_Work item_
Every line of the entries below from the one containing "image reveals immunohistochemistry" to the one containing "staining demonstrates moderate", both ends included, must be written out exactly. No other line belongs in the answer.

──────── Task input ────────

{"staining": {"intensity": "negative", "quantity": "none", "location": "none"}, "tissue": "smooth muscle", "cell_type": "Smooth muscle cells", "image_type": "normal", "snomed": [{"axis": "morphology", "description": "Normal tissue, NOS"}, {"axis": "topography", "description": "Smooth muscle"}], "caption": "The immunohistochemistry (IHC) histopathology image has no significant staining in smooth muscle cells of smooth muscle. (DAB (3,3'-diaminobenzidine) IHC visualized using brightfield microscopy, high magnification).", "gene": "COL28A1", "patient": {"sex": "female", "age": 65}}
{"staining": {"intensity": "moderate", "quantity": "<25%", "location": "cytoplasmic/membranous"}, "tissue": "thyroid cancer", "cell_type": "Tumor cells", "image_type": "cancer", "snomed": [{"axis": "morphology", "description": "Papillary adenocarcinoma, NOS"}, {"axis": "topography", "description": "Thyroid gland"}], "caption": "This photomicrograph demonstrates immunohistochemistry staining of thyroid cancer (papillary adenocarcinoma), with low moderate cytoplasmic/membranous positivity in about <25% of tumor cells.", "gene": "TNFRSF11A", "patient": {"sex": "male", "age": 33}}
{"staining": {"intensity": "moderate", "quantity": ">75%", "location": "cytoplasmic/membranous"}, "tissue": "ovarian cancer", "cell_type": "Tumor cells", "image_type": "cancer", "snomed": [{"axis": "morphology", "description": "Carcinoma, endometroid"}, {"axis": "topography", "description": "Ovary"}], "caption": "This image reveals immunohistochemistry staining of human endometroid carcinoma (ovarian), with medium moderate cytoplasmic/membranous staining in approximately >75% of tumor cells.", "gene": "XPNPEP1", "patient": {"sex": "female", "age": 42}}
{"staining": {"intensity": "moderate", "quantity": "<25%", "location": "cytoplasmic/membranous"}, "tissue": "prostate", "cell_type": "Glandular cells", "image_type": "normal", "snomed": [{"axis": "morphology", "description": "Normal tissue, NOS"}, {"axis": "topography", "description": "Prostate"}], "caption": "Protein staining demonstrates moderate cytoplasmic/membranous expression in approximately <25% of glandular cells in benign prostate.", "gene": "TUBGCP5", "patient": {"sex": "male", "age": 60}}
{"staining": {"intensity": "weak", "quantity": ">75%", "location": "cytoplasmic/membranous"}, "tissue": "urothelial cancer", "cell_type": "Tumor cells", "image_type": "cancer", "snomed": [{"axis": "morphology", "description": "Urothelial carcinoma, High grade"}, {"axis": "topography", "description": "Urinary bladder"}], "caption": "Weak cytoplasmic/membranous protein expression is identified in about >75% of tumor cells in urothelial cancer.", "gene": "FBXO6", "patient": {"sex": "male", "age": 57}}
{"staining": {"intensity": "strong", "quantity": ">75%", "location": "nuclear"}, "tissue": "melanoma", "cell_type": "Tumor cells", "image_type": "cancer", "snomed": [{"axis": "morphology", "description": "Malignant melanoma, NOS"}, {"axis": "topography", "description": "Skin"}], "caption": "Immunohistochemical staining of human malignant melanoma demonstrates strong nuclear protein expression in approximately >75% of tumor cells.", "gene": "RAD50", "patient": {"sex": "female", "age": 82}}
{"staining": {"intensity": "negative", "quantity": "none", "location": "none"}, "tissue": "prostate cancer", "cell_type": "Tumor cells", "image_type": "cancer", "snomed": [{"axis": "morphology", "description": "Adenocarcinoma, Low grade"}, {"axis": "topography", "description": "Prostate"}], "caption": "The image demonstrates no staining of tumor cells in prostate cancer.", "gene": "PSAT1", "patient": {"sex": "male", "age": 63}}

────────

_Exercise response_
{"staining": {"intensity": "moderate", "quantity": ">75%", "location": "cytoplasmic/membranous"}, "tissue": "ovarian cancer", "cell_type": "Tumor cells", "image_type": "cancer", "snomed": [{"axis": "morphology", "description": "Carcinoma, endometroid"}, {"axis": "topography", "description": "Ovary"}], "caption": "This image reveals immunohistochemistry staining of human endometroid carcinoma (ovarian), with medium moderate cytoplasmic/membranous staining in approximately >75% of tumor cells.", "gene": "XPNPEP1", "patient": {"sex": "female", "age": 42}}
{"staining": {"intensity": "moderate", "quantity": "<25%", "location": "cytoplasmic/membranous"}, "tissue": "prostate", "cell_type": "Glandular cells", "image_type": "normal", "snomed": [{"axis": "morphology", "description": "Normal tissue, NOS"}, {"axis": "topography", "description": "Prostate"}], "caption": "Protein staining demonstrates moderate cytoplasmic/membranous expression in approximately <25% of glandular cells in benign prostate.", "gene": "TUBGCP5", "patient": {"sex": "male", "age": 60}}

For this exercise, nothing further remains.